‘Shivering from cold and fear’ as winter rains batter Gaza

Published
Displaced Palestinians walk past a large pool of rainwater accumulated near tent shelters, as the region faces rain and cold winter.—AFP
Displaced Palestinians walk past a large pool of rainwater accumulated near tent shelters, as the region faces rain and cold winter.—AFP

KHAN YUNIS: It only took a matter of minutes after the heavy overnight rain first began to fall for Jamil al-Sharafi’s tent in southern Gaza to flood, drenching his food and leaving his blankets sopping wet.

The winter rains have made an already precarious life worse for people like Sharafi, who is among the hundreds of thousands in the Palestinian territory displaced by the war, many of whom now survive on aid provided by humanitarian organisations.

“My children are shivering from cold and fear… The tent was completely flooded within minutes,” Sharafi, 47, said on Sunday.

“We lost our blankets, and all the food is soaked,” added the father of six, who lives in a makeshift shelter with his children in the coastal area of Al-Mawasi.

Insufficient aid

Nearly 80 per cent of buildings in the Gaza Strip have been destroyed or damaged by the war, according to United Nations data.

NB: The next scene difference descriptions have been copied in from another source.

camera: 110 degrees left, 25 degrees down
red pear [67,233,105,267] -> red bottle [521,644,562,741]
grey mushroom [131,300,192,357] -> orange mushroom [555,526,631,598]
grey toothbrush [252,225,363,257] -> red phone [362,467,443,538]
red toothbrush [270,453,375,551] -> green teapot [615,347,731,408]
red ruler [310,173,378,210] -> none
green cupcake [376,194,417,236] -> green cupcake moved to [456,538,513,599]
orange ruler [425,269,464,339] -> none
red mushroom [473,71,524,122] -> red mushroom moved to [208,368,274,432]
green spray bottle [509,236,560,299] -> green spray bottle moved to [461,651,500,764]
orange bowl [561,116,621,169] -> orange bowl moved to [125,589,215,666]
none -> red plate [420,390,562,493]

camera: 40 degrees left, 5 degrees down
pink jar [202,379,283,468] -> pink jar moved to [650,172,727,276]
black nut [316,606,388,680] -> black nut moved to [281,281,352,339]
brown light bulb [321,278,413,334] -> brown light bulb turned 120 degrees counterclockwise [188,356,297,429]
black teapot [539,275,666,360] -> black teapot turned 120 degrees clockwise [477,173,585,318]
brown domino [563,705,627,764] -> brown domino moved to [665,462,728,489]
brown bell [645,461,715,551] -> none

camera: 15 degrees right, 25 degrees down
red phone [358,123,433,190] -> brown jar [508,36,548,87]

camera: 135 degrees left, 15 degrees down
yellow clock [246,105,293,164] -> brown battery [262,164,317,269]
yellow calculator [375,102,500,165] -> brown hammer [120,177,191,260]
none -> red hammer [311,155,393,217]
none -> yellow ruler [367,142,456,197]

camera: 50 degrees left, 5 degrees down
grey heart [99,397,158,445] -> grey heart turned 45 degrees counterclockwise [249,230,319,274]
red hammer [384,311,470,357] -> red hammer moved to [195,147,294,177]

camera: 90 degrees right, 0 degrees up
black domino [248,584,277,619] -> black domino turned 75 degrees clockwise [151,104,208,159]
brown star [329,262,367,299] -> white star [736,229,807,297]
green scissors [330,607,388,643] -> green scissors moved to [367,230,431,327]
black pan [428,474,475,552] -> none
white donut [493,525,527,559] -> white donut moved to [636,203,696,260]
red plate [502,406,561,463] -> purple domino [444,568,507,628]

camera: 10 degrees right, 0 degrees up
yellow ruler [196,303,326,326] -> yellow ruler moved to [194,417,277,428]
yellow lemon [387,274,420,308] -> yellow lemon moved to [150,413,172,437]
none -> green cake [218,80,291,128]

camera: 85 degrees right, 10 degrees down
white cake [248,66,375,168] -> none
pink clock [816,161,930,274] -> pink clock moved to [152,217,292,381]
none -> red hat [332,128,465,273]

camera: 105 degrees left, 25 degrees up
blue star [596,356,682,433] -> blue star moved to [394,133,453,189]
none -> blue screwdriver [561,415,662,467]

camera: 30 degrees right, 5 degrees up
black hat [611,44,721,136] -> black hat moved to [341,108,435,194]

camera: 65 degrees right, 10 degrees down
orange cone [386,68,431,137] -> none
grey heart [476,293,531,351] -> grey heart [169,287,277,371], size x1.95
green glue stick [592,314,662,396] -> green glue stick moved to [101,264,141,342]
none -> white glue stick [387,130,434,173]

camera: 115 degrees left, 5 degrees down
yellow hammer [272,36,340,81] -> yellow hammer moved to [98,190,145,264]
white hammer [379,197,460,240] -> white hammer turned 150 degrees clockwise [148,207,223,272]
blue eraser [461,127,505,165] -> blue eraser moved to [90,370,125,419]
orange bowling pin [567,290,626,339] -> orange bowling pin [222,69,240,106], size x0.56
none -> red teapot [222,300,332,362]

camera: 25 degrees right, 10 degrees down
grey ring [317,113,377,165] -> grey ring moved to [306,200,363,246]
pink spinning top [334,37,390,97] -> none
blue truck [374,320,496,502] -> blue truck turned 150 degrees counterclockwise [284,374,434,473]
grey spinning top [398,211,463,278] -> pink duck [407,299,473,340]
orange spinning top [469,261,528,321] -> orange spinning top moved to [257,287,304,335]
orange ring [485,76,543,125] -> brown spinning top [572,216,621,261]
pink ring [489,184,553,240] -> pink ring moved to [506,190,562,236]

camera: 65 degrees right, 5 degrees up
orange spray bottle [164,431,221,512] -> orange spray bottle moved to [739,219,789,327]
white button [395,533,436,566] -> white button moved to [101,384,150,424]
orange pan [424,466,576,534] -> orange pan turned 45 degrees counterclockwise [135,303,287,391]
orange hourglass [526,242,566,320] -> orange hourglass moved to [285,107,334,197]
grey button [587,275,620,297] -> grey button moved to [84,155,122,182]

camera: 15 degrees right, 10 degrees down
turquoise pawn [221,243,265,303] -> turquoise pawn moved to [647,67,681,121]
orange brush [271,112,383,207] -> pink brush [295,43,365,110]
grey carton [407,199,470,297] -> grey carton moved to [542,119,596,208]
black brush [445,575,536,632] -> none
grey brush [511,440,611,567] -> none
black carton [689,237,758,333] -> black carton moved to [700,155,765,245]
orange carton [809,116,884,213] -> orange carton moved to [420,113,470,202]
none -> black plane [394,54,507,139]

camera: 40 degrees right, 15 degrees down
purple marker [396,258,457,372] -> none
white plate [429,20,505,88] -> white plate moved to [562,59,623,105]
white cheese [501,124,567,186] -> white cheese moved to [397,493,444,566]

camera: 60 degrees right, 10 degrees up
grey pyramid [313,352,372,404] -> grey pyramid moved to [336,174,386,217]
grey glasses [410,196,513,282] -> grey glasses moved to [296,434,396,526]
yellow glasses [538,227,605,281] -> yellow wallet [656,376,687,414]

UNRWA chief says supplies not being allowed in ‘at the scale required’

And about 1.5 million of Gaza’s 2.2m residents have lost their homes, said Amjad Al-Shawa, director of the Palestinian NGO Network in Gaza.

Of more than 300,000 tents requested to shelter displaced people, “we have received only 60,000”, Shawa told AFP, pointing to Israeli restrictions on the delivery of humanitarian aid into the territory.

The UN refugee agency for Palestinians, UNRWA, said the harsh weather had compounded the misery of Gazans.

“People in Gaza are surviving in flimsy, waterlogged tents & among ruins,” UNRWA chief Philippe Lazzarini wrote on X.

“There is nothing inevitable about this. Aid supplies are not being allowed in at the scale required.”

Earlier this month, Gaza experienced a similar spell of heavy rain and cold. The weather caused at least 18 deaths due to the collapse of war-damaged buildings or exposure to cold.